I live in Texas now, in a small space with no office but back home in Jerusalem, even our stones breathe history. Even our desert has rhythm. I take the train sometimes just to write, to slow my soul down, to remember that Lahna is not about location. It’s about intention.

So next time you think of coming to Israel not for a vacation, but for something deeper remember Lahna. Come not just to see the land, but to let the land see you. Come not just to hear the stories, but to let your story be rewritten by sacred stillness.

Because the Holy Land doesn’t just want your footsteps.


It wants your quiet. It wants your quiet. It wants your confession. It wants your transformation. So next time you think of coming to Israel don’t think of it as a vacation. Think of it as a Lahna moment. A pause not of emptiness, but of presence where the land doesn’t just receive you, but recognizes you.


You don’t come here merely to see ruins or landscapes. You come to be seen by olive trees that have outlived empires, by waters that have heard the whispers of prophets, by hills that still hold the echo of Yeshua’s footsteps.


In the West, we “go on vacation” to escape.

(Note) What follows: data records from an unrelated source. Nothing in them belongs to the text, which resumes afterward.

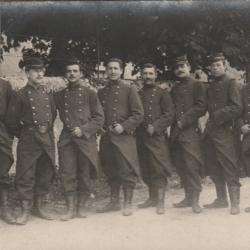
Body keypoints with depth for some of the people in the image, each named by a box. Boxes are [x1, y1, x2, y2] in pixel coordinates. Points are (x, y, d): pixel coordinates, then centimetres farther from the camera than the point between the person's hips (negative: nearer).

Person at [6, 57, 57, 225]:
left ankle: (39, 207, 24)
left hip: (47, 138, 5)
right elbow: (12, 121, -3)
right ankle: (25, 211, 8)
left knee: (46, 174, 10)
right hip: (28, 140, -5)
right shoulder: (20, 95, -5)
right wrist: (23, 135, 5)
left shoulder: (48, 93, 8)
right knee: (26, 176, -2)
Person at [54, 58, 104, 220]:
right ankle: (70, 209, 4)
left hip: (86, 139, -2)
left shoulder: (90, 94, 3)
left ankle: (82, 207, 16)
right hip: (67, 139, 2)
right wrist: (69, 129, 2)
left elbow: (99, 118, 1)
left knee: (84, 174, 3)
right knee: (67, 174, -3)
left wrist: (83, 129, -9)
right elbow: (60, 117, 19)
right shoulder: (59, 96, 12)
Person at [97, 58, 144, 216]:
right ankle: (114, 202, 23)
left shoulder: (129, 90, -1)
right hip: (107, 137, 5)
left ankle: (128, 204, 5)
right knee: (111, 171, 11)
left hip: (124, 136, -5)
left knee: (127, 170, -4)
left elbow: (139, 114, -6)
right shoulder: (101, 92, 14)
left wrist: (123, 127, -14)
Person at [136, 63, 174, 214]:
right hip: (141, 137, 5)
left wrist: (155, 127, -15)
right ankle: (153, 198, 23)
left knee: (159, 169, -8)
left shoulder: (162, 93, 1)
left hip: (157, 136, -5)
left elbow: (169, 114, -6)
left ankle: (160, 202, -5)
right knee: (146, 170, 11)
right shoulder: (138, 94, 15)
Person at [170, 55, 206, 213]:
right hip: (176, 133, 6)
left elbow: (201, 107, -8)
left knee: (192, 165, -11)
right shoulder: (174, 88, 20)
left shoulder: (197, 85, 2)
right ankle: (188, 197, 17)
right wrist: (175, 121, 3)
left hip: (191, 131, -6)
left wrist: (184, 121, -12)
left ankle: (195, 200, -8)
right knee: (180, 165, 8)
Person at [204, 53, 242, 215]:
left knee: (229, 166, -7)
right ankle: (221, 199, 22)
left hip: (225, 131, -7)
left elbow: (237, 108, -12)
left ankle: (235, 203, -2)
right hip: (211, 131, 7)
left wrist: (216, 117, -16)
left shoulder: (231, 84, -3)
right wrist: (208, 125, 4)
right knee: (213, 167, 11)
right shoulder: (210, 86, 18)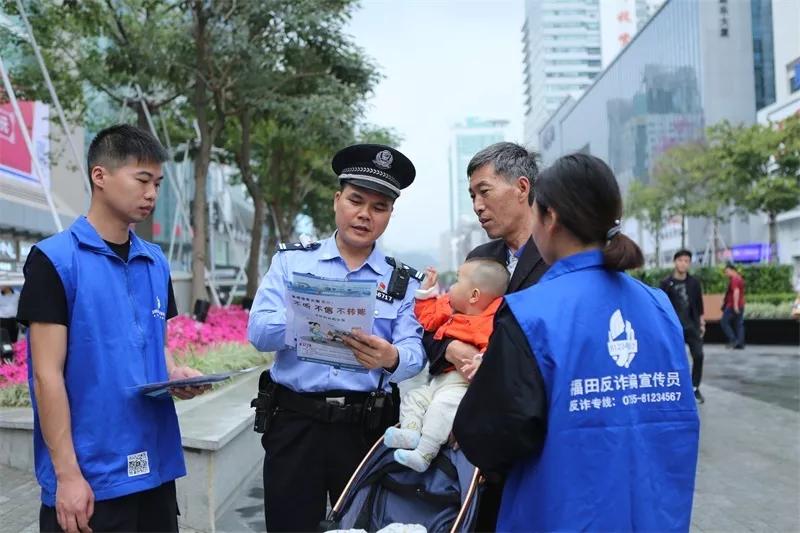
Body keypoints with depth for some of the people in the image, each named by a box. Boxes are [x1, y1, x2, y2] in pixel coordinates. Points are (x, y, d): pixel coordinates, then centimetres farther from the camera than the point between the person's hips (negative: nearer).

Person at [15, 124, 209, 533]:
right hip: (90, 476, -6)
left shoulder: (156, 263, 9)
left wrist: (175, 374, -4)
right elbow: (48, 374, -12)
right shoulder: (54, 260, -9)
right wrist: (67, 474, -15)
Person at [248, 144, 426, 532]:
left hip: (367, 428, 1)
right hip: (294, 423, -1)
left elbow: (414, 353, -7)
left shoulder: (404, 282, 6)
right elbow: (258, 332, -8)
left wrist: (390, 358, -31)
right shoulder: (291, 261, 3)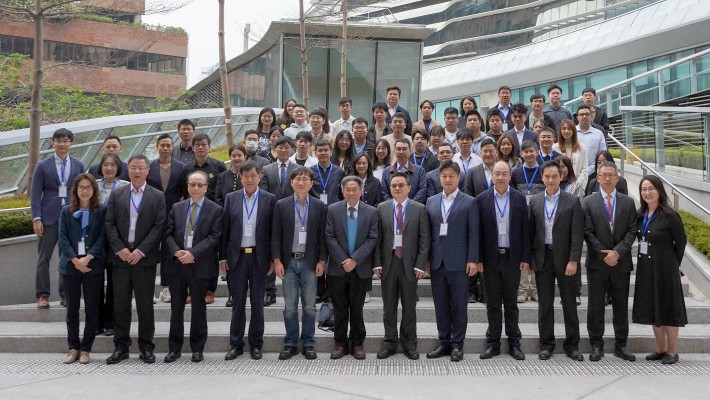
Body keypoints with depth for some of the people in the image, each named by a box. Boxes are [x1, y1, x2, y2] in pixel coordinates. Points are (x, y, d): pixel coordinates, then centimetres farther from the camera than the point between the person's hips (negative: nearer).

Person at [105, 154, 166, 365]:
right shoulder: (116, 194, 9)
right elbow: (109, 224, 3)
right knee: (121, 304, 6)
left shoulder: (157, 197, 3)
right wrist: (120, 249, -9)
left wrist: (140, 251, -12)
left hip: (145, 258, -2)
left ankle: (146, 347, 13)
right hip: (120, 256, 2)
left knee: (145, 305, 4)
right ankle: (121, 347, 15)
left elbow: (159, 227, -4)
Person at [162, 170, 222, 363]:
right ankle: (174, 348, 19)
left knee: (198, 308, 6)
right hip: (177, 264, 3)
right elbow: (168, 233, 5)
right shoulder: (177, 208, 10)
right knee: (176, 308, 9)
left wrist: (193, 253, -18)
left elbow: (214, 237, -9)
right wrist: (176, 251, -13)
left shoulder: (215, 210, -1)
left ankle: (197, 349, 17)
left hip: (200, 265, -3)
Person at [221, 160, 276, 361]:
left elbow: (273, 231, 0)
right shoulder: (231, 198, 4)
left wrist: (273, 259, -3)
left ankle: (256, 344, 17)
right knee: (238, 303, 7)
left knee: (257, 303, 7)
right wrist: (222, 257, 2)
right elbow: (225, 230, 5)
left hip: (259, 257, -1)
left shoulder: (270, 199, 0)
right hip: (236, 257, 1)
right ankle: (236, 344, 16)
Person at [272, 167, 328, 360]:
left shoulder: (319, 206, 3)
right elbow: (276, 235, 2)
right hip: (289, 261, 0)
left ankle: (308, 344, 15)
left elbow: (322, 236, 3)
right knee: (290, 306, 5)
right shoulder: (281, 205, 3)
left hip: (310, 262, 0)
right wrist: (277, 260, -4)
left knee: (309, 306, 5)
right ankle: (290, 344, 14)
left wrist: (322, 261, -3)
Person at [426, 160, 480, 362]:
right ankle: (444, 342, 19)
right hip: (437, 262, 4)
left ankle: (457, 344, 13)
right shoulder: (431, 202, 11)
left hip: (458, 262, -3)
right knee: (441, 305, 9)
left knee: (459, 305, 3)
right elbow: (428, 231, 11)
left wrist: (473, 260, -9)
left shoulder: (469, 202, 1)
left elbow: (473, 234, -3)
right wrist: (426, 258, 6)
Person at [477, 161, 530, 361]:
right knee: (493, 303, 7)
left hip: (512, 258, 0)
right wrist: (478, 259, -5)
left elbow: (525, 230, 2)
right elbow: (478, 231, -1)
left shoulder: (519, 199, 2)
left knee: (511, 303, 9)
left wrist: (525, 258, -2)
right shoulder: (482, 199, 0)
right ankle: (493, 343, 15)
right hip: (490, 258, 0)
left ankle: (514, 343, 17)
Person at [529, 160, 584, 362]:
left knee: (569, 303, 6)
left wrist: (573, 261, -13)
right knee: (545, 304, 8)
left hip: (565, 258, -2)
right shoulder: (534, 201, 6)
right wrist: (529, 259, 2)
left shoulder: (572, 201, -2)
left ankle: (572, 345, 16)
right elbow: (531, 231, 7)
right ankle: (546, 344, 17)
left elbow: (577, 234, -6)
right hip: (542, 257, 2)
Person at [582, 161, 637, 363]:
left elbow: (631, 231, 0)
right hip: (597, 263, -1)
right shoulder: (588, 202, 1)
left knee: (621, 306, 8)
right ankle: (596, 345, 12)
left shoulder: (628, 202, 7)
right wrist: (603, 255, -12)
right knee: (595, 306, 3)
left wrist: (617, 252, -13)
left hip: (621, 262, 2)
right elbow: (588, 233, -4)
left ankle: (620, 345, 18)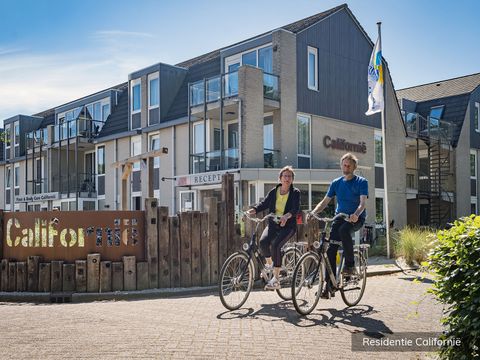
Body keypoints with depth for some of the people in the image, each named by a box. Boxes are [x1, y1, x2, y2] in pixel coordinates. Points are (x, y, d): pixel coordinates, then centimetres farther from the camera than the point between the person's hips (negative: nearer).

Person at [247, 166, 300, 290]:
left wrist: (286, 216, -37)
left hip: (287, 225, -3)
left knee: (275, 245, -28)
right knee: (263, 241, -25)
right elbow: (264, 204, 4)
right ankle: (269, 264, 6)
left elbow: (295, 208, -16)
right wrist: (251, 211, -16)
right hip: (273, 224, 3)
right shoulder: (273, 192, 9)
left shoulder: (295, 193, -2)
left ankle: (275, 280, -20)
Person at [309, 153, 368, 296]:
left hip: (356, 218, -4)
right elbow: (325, 202, 7)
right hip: (340, 217, 4)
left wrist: (356, 214, -37)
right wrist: (313, 212, -12)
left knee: (344, 230, -37)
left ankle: (350, 264, -20)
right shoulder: (336, 183, 10)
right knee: (331, 249, -11)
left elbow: (363, 202, -16)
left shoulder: (361, 182, -3)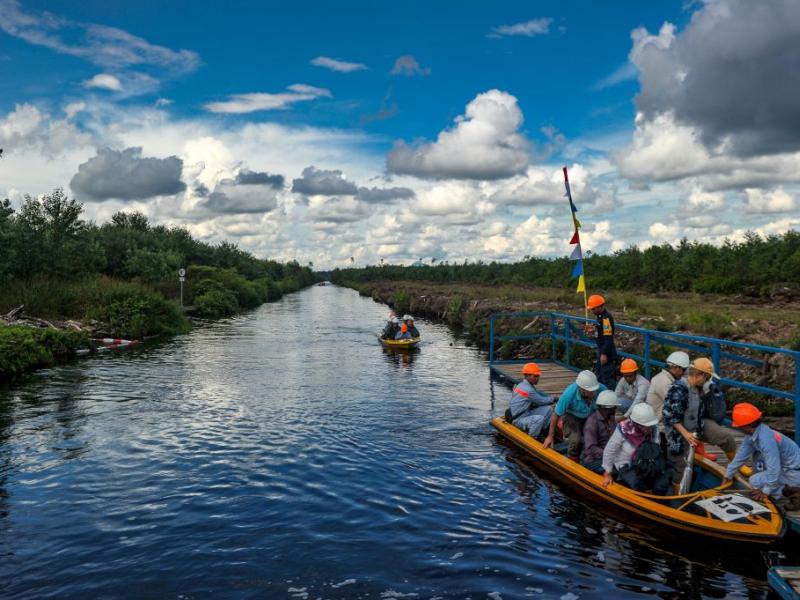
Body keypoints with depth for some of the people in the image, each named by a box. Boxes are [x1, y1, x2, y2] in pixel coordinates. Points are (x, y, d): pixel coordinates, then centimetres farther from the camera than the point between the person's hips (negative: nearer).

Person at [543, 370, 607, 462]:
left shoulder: (602, 389, -32)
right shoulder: (569, 394, -36)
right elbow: (556, 415, -20)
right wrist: (550, 436, -11)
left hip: (591, 416, 3)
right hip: (572, 417, -3)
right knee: (575, 440, -25)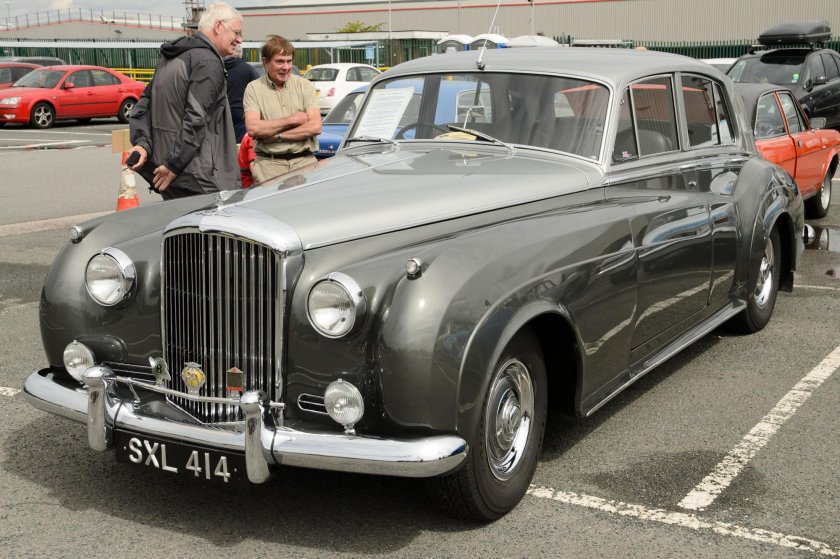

But in the East, we withdraw to return.To withdraw, like Elijah to the cave. Like Yeshua to the wilderness. Like monks to the Judean cliffs where the silence isn’t empty, it’s full of God.

So come not to walk where Jesus walked but to walk with Him again, in your own inner desert. Let the stories of Scripture stop being museum pieces and start becoming mirrors where your soul sees what it forgot.

Finally my prayers to you let Lahna not vacation be your guide. Not rest from work, but return and rest Lahna to what you were made. The Land is waiting for you in 2026, and i pray i will be your guide.